__TEXTE PROPOSÉ__.

16 novembre 2015

Les «vraies» causes du chaos global

Plus de 4 millions de réfugiés syriens selon l’ONU. Photo : L’express. 

On les appelle indifféremment «migrants, émigrants, immigrants, réfugiés» alors que ce sont des «exilés» (1). Pensez-vous sérieusement que toutes ces personnes fuient leur pays pour propager l’idéologie de l’EI? Il est possible qu’il s’en glisse. 

Le propre du terrorisme est d’être imprévisible. Dix terroristes sont éliminés? Vingt autres surgiront out of nowhere...

Que faire? Un casse-tête de plusieurs millions de morceaux difficile à résoudre. Mais, attendez de voir les effets visibles des changements climatiques.

Migrants: le retour du boomerang colonial
Daniel Laguitton, Abercorn Qc

(Homovivens, 14/10/2015) 

Tous dans un même radeau

Le grand fleuve de l’évolution suit son cours et la vision individualiste du monde avec ses frontières artificielles entre «moi» et «le reste» cède lentement le pas à une vision plus universelle, tant au niveau interpersonnel qu’international. «Universel» signifie, à la lettre, «vers le UN» et – est-ce par hasard? – le sigle des Nations Unies s’écrit également «UN» en anglais.

L’esprit de clocher est un réflexe vieux comme le monde. Au fil des siècles, cités-États et empires se sont succédé jusqu’à l’émergence, dans la seconde moitié du 20e siècle, de la notion de «Village global», lorsque les progrès en matière de communication et d’exploration spatiale ainsi que les retombées négatives de l’industrialisation (pollution, extinction des espèces) ont amorcé une prise de conscience des limites d’une Terre perçue jusqu’alors comme inépuisable.

Invisibles de l’espace, les frontières nationales sont souvent le produit de tracés arbitraires ou de conquêtes guerrières. Un exemple nous en est fourni au Moyen-Orient où les anciennes puissances coloniales ont, en renonçant à leur tutelle politique, fait fi des structures ethniques et tribales des populations concernées et plaqué sur une mosaïque autrefois cimentée par l’Empire ottoman une cartographie plus ou moins aléatoire dont la viabilité reposait sur la «super colle» de dictatures avec lesquelles ces mêmes puissances, devenues financières et néocolonialistes, ont ensuite flirté tant qu’elles faisaient leur affaire (et, dans bien des cas, le font encore). La soif de pétrole et de nouveaux marchés ou, tout simplement, la recherche de boucs émissaires pour manipuler les masses alimente aujourd’hui un regain de conflits dans cette région où l’Ouest prétend vouloir exporter la démocratie et les droits de l’Homme.

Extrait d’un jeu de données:

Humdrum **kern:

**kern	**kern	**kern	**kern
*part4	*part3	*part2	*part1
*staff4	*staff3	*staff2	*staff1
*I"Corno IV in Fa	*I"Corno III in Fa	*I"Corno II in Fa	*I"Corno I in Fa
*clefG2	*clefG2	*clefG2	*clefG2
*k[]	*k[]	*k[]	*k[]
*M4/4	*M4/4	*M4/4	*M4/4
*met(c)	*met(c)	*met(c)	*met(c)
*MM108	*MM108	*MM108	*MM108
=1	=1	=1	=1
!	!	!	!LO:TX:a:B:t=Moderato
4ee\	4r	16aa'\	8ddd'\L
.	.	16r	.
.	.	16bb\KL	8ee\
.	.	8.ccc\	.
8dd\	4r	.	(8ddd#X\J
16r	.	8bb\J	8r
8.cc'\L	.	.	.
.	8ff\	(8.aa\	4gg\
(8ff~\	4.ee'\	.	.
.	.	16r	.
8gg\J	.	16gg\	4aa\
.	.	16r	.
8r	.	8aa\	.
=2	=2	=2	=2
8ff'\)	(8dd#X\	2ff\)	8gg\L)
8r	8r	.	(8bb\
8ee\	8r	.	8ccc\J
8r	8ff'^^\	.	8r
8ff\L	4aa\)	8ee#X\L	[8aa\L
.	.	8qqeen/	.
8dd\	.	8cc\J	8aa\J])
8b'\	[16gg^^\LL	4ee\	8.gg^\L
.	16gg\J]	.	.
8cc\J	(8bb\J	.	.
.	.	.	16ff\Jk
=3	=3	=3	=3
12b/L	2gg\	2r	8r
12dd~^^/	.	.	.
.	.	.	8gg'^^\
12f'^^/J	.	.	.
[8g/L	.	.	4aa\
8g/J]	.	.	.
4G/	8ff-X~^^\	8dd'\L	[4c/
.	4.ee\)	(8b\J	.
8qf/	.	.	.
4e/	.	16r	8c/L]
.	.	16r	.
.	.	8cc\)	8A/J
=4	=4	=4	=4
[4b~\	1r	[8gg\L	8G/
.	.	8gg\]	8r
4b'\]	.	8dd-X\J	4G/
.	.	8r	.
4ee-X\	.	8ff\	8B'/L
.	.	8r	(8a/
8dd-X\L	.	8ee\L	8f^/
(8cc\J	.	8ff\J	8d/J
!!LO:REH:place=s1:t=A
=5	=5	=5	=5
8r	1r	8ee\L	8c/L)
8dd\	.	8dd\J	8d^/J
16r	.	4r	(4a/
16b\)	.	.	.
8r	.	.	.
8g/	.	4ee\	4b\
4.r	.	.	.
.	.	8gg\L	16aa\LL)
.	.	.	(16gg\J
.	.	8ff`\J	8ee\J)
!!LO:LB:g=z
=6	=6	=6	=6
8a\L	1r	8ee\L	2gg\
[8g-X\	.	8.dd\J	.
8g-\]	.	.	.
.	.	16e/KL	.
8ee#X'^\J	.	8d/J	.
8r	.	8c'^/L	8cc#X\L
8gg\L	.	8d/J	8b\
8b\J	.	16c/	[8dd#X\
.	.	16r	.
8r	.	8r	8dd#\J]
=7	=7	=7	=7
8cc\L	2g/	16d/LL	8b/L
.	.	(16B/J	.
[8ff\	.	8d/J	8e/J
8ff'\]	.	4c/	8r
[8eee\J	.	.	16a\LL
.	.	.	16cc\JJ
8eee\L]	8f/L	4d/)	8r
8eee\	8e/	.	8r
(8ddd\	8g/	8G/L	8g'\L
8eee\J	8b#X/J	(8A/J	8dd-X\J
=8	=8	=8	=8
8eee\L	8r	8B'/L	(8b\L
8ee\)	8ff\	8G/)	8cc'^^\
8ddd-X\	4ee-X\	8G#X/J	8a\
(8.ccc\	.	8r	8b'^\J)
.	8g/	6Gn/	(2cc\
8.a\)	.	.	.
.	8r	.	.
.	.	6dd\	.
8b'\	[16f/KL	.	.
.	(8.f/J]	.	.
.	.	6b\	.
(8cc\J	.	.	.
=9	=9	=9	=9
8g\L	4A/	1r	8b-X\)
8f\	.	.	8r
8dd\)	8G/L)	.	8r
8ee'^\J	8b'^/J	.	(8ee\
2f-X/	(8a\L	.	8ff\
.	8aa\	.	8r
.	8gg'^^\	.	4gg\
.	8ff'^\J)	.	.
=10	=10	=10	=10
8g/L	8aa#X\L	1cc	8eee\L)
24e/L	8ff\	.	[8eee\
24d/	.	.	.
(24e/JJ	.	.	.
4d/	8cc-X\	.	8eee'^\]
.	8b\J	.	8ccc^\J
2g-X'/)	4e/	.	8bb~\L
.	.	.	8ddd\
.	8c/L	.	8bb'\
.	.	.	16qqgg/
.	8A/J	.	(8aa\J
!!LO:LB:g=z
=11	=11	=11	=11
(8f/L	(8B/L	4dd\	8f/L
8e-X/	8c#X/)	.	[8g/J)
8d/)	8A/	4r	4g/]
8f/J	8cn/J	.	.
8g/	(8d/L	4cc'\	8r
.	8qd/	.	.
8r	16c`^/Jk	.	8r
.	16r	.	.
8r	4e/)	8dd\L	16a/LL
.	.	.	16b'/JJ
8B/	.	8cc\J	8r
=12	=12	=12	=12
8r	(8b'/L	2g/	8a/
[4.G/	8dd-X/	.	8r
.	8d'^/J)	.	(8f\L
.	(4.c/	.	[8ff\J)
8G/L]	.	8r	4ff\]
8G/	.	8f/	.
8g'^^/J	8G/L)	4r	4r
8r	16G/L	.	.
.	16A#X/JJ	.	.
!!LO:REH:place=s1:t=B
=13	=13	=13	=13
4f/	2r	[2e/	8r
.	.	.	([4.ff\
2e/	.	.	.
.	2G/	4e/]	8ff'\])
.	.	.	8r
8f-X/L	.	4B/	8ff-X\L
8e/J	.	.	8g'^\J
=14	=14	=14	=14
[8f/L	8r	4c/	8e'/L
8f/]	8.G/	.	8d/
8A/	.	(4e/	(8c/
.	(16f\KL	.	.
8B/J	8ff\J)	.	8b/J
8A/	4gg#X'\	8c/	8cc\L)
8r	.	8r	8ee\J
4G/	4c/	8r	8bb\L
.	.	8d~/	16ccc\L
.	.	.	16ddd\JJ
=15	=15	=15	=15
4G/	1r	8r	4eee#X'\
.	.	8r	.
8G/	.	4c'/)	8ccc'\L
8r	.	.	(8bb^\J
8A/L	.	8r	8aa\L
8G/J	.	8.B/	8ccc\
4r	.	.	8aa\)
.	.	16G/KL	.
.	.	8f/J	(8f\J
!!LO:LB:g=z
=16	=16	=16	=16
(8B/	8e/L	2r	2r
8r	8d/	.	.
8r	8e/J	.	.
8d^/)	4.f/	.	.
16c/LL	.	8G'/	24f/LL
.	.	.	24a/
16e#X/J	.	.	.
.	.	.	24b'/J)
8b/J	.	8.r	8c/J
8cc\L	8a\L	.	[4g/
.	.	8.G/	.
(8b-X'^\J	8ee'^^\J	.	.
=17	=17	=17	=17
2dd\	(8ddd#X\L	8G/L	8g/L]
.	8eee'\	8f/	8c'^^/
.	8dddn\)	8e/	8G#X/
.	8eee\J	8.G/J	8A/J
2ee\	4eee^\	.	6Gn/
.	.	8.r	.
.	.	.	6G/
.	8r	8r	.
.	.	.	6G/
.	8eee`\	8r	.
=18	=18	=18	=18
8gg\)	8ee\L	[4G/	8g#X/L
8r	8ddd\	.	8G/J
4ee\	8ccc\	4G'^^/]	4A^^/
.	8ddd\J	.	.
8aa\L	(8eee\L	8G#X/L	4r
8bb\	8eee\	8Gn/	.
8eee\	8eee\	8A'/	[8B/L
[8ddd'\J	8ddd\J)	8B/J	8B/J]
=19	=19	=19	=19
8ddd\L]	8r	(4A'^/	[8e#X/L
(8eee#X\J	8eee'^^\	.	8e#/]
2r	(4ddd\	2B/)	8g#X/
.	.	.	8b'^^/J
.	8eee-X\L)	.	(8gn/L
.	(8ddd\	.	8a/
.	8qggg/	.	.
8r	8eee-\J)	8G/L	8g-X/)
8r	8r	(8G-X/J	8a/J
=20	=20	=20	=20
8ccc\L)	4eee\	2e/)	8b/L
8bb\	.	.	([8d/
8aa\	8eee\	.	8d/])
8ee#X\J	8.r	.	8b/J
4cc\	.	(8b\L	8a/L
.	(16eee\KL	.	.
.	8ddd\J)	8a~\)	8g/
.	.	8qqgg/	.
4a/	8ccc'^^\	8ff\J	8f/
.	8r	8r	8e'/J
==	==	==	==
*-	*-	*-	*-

__EXERCICES__.
1: Traduisez en anglais cette phrase du texte sur le chaos global : « L’esprit de clocher est un réflexe vieux comme le monde. »
2: Rédigez la suite du texte sur le chaos global, à partir de sa dernière phrase.

__CORRIGÉS__.
1: Parochialism is a reflex as old as the world.

2:
La paille dans l’œil du voisin étant plus dérangeante que la poutre dans le sien, et les opérations militaires ayant pris des allures de jeux vidéo, plusieurs dictatures issues de la décolonisation se sont fait déboulonner sans que les gardiens autoproclamés de l’ordre international aient prévu que le découpage géopolitique qui avait rendu ces dictatures possibles, voire nécessaires, volerait aussi en éclat. Des entités nationales comme l’Irak, la Syrie, la Libye et autres «figures imposées» de l’ère coloniale se retrouvent donc dans un chaos comparable à ce qu’est la psychose sur le plan individuel, lorsque l’ego régulateur est culbuté. Cette déstabilisation, combinée à la prolifération des armes au sein des diverses factions, gracieuseté des «libérateurs», se traduit par une tragédie humanitaire et des déplacements de population d’ampleur historique. Le boomerang colonialiste rentre au pigeonnier en casse-tête pour les puissances qui l’avaient lancé.

À l’échelle planétaire, le tableau n’est pas plus reluisant et les violences ethniques et génocidaires se succèdent, alimentées par une course aux ressources naturelles et un raidissement idéologique défensif ou opportuniste devant le rouleau compresseur de la finance internationale : en Afrique (Rwanda, Congo, Soudan, Somalie, etc.), en Asie (persécution des Ouïgours, des Tibétains et des Rohingyas, etc.), en Amérique (génocide culturel envers les Autochtones des trois Amériques) et en Océanie (discrimination envers les Aborigènes d’Australie, de Papouasie-Nouvelle-Guinée, etc.).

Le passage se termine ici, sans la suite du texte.